→ What needs to be done:
Could you recast the rows from the very start through the line containing "производящей эти транспортные средства, –" as a numbered list, leaving out blank lines?

→ Task material:

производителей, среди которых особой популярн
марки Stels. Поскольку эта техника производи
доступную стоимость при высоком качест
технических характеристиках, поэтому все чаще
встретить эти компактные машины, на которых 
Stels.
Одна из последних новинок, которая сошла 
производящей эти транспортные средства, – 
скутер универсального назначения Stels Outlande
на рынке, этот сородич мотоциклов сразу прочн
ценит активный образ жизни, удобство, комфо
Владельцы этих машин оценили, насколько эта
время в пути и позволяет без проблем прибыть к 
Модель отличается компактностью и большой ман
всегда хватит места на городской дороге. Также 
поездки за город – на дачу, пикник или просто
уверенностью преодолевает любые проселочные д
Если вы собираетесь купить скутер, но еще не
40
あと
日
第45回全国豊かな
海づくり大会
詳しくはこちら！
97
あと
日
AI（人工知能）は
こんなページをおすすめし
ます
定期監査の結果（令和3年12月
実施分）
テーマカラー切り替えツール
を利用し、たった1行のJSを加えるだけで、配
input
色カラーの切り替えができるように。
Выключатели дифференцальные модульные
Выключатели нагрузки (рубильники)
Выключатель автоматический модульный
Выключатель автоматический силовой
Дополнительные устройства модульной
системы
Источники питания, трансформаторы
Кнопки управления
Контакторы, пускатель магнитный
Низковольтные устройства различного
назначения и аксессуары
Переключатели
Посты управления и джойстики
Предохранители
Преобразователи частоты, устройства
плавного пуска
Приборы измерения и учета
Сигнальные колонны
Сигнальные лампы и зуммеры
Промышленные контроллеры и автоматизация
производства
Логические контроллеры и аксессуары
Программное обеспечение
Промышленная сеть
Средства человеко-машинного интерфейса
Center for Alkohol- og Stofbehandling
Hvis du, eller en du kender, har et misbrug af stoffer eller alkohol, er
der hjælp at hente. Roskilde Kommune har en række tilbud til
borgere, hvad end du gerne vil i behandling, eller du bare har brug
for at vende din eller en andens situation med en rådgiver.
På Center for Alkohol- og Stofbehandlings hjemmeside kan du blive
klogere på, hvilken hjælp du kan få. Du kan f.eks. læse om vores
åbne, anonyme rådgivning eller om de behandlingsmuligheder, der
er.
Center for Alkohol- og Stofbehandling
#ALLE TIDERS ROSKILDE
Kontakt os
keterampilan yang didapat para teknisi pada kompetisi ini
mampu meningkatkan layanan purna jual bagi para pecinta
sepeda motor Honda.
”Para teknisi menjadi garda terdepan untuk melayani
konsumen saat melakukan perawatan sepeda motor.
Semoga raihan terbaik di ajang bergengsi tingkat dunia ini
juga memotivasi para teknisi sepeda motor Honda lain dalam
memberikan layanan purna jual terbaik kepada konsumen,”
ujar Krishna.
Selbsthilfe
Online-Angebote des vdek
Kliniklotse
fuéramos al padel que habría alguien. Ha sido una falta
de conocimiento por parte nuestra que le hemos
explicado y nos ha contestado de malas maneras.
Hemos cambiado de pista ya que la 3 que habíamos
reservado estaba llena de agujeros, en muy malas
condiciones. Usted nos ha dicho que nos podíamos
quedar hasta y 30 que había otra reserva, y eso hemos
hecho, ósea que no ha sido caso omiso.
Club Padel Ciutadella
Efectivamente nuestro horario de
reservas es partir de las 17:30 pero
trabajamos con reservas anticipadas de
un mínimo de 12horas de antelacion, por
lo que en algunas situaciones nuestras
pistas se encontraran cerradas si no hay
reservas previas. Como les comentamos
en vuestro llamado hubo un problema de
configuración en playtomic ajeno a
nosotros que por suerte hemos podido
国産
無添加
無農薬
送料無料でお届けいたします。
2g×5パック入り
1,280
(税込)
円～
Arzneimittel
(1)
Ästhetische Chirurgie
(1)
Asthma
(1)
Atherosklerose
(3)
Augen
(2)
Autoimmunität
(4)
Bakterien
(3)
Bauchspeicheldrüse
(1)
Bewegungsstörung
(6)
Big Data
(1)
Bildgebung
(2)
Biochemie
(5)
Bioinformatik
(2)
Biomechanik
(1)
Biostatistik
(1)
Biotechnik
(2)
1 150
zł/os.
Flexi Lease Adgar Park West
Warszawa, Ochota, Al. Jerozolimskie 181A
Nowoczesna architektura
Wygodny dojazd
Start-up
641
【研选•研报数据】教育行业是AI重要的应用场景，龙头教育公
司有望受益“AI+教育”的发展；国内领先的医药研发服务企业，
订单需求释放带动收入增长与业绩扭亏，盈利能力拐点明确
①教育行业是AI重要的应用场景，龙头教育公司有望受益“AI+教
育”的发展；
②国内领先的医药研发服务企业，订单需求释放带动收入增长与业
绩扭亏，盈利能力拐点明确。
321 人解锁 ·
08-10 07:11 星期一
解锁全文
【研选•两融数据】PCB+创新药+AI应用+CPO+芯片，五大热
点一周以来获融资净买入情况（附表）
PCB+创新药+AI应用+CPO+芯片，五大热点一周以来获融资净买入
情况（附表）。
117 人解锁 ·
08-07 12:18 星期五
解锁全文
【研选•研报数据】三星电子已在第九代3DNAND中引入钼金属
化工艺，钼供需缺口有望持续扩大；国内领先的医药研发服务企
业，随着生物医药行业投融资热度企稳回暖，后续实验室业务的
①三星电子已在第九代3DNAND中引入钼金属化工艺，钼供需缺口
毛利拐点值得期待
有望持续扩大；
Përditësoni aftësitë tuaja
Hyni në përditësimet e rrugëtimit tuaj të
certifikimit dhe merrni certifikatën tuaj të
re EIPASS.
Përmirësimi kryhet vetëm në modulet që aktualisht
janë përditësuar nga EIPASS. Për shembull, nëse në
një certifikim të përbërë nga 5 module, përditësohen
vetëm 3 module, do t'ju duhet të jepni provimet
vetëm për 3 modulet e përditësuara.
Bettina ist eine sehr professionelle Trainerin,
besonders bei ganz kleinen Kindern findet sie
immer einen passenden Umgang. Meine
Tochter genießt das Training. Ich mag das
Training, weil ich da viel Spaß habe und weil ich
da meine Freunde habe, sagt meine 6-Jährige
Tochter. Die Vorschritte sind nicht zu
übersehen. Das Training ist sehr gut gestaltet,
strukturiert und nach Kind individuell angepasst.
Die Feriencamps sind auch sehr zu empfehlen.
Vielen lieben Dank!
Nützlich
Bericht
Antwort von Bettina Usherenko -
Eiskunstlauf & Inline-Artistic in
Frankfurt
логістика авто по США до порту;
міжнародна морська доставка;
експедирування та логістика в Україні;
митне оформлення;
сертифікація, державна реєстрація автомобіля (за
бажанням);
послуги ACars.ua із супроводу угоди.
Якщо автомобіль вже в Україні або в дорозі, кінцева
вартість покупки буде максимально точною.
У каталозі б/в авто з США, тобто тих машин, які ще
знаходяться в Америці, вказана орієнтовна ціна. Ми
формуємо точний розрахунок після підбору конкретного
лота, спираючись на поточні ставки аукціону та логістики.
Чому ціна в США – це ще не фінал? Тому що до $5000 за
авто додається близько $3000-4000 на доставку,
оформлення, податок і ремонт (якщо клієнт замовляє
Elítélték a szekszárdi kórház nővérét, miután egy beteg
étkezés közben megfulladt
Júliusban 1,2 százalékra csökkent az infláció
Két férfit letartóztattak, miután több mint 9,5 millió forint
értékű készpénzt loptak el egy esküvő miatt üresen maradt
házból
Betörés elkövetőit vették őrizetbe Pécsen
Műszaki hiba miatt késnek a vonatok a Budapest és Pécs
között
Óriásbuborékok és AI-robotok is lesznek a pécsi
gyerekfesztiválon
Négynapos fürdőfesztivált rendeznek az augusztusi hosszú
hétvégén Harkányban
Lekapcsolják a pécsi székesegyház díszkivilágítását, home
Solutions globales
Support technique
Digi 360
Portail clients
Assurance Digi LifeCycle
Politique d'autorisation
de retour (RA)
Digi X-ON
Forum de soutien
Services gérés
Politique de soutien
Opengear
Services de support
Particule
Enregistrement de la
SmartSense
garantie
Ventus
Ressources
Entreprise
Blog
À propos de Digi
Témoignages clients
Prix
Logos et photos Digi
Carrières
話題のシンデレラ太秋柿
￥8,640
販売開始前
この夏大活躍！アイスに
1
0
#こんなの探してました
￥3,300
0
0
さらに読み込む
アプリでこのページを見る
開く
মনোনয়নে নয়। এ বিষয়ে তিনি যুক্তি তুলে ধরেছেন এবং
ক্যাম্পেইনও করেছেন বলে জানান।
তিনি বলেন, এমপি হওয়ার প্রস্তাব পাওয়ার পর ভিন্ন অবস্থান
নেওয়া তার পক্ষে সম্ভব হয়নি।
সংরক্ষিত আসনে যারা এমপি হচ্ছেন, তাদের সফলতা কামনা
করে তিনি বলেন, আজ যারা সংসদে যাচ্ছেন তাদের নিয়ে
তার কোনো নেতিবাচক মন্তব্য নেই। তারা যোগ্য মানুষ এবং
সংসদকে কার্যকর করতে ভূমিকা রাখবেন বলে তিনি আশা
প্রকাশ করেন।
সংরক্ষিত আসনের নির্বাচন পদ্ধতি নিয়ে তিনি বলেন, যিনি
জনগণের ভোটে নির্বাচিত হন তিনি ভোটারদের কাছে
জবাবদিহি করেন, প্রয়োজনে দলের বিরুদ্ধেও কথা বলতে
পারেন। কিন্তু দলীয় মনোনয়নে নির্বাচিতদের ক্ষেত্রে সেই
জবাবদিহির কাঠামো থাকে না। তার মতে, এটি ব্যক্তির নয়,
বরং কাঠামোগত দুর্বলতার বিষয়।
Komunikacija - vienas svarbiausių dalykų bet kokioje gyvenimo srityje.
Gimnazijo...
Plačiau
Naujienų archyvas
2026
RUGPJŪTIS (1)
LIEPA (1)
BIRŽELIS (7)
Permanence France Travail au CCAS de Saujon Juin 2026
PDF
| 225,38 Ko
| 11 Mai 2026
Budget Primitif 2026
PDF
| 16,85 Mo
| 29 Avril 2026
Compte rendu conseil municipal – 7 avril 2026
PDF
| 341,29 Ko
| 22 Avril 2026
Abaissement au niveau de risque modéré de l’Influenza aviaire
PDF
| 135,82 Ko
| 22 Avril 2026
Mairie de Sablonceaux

→ Response to the exercise:
1. производителей, среди которых особой популярн
2. марки Stels. Поскольку эта техника производи
3. доступную стоимость при высоком качест
4. технических характеристиках, поэтому все чаще
5. встретить эти компактные машины, на которых 
6. Stels.
7. Одна из последних новинок, которая сошла 
8. производящей эти транспортные средства, – 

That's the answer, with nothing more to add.